> [Data for processing]
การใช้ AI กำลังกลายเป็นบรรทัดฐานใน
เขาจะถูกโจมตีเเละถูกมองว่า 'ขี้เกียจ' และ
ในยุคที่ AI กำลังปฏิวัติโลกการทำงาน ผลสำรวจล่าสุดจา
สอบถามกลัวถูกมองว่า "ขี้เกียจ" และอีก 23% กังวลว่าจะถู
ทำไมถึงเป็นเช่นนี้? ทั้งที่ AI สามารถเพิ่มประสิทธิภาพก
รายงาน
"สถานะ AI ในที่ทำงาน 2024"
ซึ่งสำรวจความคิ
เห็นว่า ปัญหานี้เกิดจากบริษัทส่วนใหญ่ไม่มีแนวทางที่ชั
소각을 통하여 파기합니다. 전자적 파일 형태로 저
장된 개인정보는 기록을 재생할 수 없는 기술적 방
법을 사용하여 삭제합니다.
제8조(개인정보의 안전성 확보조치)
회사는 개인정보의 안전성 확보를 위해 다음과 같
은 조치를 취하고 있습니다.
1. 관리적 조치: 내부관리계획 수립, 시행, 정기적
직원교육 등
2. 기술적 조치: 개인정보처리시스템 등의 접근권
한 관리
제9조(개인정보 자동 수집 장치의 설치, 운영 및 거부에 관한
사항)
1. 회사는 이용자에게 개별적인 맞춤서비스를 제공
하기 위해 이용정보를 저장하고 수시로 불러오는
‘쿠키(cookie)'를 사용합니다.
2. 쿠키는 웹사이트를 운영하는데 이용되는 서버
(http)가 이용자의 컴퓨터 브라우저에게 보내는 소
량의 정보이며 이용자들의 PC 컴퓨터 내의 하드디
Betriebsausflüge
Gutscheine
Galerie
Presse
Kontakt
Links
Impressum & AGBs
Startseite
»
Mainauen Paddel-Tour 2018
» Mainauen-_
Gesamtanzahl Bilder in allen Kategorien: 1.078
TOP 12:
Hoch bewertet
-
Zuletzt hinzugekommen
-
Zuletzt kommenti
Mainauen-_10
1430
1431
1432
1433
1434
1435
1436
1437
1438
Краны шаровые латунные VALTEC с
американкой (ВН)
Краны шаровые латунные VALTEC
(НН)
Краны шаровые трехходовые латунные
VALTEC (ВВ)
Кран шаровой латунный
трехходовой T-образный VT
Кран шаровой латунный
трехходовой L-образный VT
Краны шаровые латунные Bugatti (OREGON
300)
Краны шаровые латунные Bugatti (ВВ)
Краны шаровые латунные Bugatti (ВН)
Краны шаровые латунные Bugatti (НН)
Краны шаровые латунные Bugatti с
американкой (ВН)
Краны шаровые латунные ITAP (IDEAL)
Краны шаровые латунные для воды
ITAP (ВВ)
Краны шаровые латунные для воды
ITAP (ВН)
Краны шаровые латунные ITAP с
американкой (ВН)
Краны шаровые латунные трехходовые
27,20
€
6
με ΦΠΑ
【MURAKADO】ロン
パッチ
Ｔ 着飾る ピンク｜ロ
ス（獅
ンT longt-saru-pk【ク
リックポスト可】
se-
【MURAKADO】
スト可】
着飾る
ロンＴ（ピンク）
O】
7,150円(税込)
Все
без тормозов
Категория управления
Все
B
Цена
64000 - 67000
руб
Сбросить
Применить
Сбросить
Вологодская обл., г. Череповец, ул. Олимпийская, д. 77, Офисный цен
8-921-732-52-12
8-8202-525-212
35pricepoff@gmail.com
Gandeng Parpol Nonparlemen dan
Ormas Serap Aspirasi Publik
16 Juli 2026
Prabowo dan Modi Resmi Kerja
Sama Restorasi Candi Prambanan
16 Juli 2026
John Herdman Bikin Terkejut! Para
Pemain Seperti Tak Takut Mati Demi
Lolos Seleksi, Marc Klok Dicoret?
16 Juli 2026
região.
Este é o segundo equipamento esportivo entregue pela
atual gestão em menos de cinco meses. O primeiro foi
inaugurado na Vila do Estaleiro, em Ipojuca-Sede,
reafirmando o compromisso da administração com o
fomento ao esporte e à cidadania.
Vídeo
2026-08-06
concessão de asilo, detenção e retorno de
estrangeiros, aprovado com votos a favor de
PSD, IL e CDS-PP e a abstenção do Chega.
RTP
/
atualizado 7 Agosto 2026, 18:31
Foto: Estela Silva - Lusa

> [Exercise]
Please show every line from the rows above that contains the word "Zuletzt".

> [Answer to this problem]
Zuletzt hinzugekommen
Zuletzt kommenti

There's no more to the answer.